Darcy sourit ; et le silence général qui suivit, fit trembler Elisabeth. Dans la crainte que sa mère ne compromit encore, elle voulait entretenir la conversation, mais elle ne trouvait plus rien à dire, Mistriss Bennet recommença alors ses remerciements à Mr. Bingley, sur les attentions qu’il avait pour Jane, et fit des excuses, sur l’embarras que pouvait causer la présence de Lizzy. Mr. Bingley fut très poli dans sa réponse, il força sa sœur à l’être aussi, et à dire tout ce que la circonstance exigeait ; elle le fit sans beaucoup de grâce, à la vérité, mais ce fut assez pour satisfaire Mistriss Bennet, qui bientôt après demanda sa voiture ; à ce signal, la plus jeune de ses filles s’avança, elles avaient chuchoté toutes deux tout le temps de la visite, et le résultat de leur conversation, avait été, que la cadette rappellerait à Mr. Bingley, qu’il avait promis lors de son arrivée dans le pays de donner un bal à Netherfield. Lydie était une grosse et grande fille de quinze ans, qui avait un beau teint et un air gai et ouvert ; elle était la favorite de sa mère, dont l’excessive tendresse lui avait permis d’entrer dans le monde fort jeune ; elle avait une espèce de confiance naturelle en elle-même que n’avaient pas peu augmenté les attentions des officiers, attentions que lui avaient attiré la liberté de ses manières, et les bons dîners de son oncle ; elle n’était donc point embarrassée pour s’adresser à Bingley, au sujet du bal. Elle lui rappela brusquement sa promesse, ajoutant qu’il serait bien honteux qu’il ne la tînt pas. La réponse qu’il fit à cette attaque inopinée, flatta délicieusement les oreilles de Mistriss Bennet.
— Je suis tout prêt, dit-il à remplir mes engagements, et lorsque votre sœur sera rétablie, vous fixerez vous-même le jour du bal.

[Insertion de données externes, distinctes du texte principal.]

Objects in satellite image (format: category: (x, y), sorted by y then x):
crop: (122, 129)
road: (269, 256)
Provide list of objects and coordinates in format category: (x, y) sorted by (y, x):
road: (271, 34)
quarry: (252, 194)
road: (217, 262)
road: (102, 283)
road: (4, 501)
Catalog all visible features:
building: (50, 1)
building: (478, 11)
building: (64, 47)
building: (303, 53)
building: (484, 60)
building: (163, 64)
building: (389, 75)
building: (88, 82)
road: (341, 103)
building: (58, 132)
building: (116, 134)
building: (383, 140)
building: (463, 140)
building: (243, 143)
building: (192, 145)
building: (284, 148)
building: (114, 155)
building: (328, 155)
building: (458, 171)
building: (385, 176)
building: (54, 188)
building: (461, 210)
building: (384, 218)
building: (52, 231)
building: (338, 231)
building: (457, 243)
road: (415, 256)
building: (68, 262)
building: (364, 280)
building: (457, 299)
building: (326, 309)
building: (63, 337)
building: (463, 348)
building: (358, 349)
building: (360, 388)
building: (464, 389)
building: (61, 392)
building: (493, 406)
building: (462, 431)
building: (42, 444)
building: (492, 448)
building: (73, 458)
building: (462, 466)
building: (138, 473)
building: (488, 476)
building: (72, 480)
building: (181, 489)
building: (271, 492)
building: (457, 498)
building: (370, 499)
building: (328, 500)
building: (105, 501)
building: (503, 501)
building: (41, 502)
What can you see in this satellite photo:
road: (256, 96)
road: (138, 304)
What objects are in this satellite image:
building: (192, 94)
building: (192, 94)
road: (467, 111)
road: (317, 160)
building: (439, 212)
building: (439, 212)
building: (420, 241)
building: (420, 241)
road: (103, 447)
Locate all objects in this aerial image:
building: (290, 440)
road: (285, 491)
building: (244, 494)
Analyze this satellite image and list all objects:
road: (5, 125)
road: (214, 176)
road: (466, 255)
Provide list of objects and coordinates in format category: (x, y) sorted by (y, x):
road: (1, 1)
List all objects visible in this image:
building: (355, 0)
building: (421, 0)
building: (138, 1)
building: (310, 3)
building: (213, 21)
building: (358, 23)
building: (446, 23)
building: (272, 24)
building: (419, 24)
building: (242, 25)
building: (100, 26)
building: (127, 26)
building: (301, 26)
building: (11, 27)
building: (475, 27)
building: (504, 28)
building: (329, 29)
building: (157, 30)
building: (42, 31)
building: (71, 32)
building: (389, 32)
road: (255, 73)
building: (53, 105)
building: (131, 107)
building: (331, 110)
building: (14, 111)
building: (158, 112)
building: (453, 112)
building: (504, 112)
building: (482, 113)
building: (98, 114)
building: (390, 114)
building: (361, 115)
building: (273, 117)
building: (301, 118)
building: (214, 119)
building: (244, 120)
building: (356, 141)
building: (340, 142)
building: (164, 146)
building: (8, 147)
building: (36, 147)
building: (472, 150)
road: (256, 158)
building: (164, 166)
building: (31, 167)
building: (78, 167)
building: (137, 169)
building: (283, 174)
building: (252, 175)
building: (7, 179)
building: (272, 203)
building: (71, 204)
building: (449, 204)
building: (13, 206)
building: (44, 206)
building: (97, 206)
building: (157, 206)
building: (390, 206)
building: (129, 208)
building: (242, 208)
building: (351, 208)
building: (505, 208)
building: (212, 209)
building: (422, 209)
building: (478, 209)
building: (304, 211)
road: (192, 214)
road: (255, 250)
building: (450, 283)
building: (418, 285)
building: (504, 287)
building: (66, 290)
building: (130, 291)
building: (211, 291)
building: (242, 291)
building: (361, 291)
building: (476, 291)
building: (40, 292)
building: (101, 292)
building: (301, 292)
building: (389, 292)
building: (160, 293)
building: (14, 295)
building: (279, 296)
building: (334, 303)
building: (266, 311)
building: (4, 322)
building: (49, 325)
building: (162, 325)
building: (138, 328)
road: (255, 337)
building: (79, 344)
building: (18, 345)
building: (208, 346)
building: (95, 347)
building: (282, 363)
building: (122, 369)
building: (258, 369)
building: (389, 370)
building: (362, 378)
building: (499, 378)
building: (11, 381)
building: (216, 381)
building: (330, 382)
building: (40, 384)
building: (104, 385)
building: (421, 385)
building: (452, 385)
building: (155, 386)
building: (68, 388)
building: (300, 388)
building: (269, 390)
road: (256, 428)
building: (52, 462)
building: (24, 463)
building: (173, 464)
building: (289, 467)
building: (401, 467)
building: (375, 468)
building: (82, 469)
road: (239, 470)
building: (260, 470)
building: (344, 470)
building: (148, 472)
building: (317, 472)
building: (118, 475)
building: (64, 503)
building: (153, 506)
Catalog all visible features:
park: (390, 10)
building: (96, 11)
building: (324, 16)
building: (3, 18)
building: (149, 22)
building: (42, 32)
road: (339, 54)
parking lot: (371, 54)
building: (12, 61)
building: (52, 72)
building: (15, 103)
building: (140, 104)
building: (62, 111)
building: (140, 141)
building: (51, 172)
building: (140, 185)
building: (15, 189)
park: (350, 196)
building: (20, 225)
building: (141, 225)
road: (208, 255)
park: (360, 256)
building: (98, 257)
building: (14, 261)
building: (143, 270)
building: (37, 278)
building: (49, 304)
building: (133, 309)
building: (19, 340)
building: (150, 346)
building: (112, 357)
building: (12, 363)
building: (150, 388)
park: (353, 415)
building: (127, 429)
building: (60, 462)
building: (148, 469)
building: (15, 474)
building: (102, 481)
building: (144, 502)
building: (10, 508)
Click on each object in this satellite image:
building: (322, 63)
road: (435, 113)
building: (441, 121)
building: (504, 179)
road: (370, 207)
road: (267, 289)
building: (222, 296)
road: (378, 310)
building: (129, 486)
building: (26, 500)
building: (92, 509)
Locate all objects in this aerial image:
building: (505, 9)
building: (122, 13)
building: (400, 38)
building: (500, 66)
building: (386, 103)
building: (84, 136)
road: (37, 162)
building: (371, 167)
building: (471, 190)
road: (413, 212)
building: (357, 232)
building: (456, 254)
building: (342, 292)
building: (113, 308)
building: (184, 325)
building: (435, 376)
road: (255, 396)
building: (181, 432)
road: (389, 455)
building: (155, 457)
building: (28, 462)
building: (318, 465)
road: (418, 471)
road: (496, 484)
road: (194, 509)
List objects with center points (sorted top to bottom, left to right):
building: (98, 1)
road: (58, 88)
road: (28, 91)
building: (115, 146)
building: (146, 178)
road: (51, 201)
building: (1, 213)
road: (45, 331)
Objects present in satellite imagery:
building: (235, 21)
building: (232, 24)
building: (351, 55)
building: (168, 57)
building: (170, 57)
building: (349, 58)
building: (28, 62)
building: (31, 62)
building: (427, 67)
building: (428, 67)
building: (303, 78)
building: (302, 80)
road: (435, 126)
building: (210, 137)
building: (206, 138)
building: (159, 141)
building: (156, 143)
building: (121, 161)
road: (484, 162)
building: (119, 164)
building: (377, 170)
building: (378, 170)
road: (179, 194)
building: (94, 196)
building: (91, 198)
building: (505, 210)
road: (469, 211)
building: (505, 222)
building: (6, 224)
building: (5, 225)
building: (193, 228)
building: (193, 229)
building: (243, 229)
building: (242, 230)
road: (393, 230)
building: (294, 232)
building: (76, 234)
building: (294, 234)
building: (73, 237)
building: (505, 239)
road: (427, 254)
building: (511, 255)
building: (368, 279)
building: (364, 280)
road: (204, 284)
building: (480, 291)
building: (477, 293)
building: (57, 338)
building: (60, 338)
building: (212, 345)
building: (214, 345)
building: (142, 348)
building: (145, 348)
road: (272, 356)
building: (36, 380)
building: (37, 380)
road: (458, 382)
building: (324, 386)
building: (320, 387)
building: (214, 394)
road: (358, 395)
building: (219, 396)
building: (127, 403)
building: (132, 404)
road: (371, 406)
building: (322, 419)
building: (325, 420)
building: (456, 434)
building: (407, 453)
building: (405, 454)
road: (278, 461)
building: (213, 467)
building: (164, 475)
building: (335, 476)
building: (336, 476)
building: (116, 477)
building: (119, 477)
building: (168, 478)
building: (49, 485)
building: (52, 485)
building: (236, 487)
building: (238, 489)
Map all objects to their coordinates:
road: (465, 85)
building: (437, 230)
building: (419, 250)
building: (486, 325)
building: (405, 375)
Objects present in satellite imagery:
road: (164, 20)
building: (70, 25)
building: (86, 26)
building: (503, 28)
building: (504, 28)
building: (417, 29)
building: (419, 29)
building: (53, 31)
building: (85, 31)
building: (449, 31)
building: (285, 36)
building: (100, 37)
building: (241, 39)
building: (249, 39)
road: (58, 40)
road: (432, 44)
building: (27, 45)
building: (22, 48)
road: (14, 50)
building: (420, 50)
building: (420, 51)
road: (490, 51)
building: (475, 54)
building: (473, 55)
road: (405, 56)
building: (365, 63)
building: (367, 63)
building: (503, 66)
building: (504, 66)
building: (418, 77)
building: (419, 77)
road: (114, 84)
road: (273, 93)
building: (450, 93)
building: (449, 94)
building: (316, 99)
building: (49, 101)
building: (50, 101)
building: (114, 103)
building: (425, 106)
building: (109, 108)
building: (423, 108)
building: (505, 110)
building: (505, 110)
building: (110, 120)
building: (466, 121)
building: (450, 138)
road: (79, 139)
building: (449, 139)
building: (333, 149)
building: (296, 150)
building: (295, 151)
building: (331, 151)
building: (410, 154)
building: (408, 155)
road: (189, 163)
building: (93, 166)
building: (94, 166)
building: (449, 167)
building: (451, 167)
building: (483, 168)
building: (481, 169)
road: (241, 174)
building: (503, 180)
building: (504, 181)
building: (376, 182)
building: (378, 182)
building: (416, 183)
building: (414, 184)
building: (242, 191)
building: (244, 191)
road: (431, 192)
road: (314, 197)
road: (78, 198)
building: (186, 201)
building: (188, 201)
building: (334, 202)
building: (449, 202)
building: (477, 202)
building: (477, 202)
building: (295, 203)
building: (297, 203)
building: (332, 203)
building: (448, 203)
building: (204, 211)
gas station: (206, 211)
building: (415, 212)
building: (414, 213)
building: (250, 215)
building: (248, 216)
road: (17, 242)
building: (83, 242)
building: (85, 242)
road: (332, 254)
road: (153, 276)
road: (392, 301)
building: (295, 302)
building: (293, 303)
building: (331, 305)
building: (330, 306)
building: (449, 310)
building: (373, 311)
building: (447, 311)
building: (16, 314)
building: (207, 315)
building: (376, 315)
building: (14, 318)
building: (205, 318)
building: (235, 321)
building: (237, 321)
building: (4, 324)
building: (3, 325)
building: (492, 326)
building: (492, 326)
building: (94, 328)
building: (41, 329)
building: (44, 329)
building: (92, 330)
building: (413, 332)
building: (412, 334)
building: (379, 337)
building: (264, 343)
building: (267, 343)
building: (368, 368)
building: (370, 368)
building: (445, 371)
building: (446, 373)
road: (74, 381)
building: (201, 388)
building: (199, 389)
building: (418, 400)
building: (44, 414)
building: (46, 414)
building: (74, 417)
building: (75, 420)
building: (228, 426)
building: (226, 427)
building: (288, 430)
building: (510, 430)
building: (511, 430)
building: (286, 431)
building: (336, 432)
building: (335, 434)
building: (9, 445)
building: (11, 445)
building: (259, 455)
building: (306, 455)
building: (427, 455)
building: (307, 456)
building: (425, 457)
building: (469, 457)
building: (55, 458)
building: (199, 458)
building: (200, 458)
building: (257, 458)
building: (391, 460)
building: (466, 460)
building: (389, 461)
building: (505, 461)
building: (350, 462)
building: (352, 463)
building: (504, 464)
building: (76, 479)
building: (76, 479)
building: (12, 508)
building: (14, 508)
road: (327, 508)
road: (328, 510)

Mais vous ne voudriez sûrement pas danser pendant qu’elle est malade ?
Lydie assura qu’elle était parfaitement satisfaite.
— Oui, dit-elle, il vaut mieux attendre que Jane soit guérie, il y aura aussi plus de chances pour que le capitaine Carter soit de retour, et lorsque vous aurez donné votre bal, j’insinuerai aux officiers d’en donner aussi un à leur tour, je dirai au colonel que ce serait une honte s’ils ne le faisaient pas.
Mistriss Bennet et ses deux filles partirent enfin, et Elisabeth retourna auprès de Jane ; abandonnant l’examen de sa conduite et de celle de sa mère et de ses sœurs, aux observations malignes de Mr. Darcy et des dames de Netherfield. Le premier cependant ne joignit point sa critique à la leur sur Elisabeth, malgré les plaisanteries de Miss Bingley sur ses beaux yeux.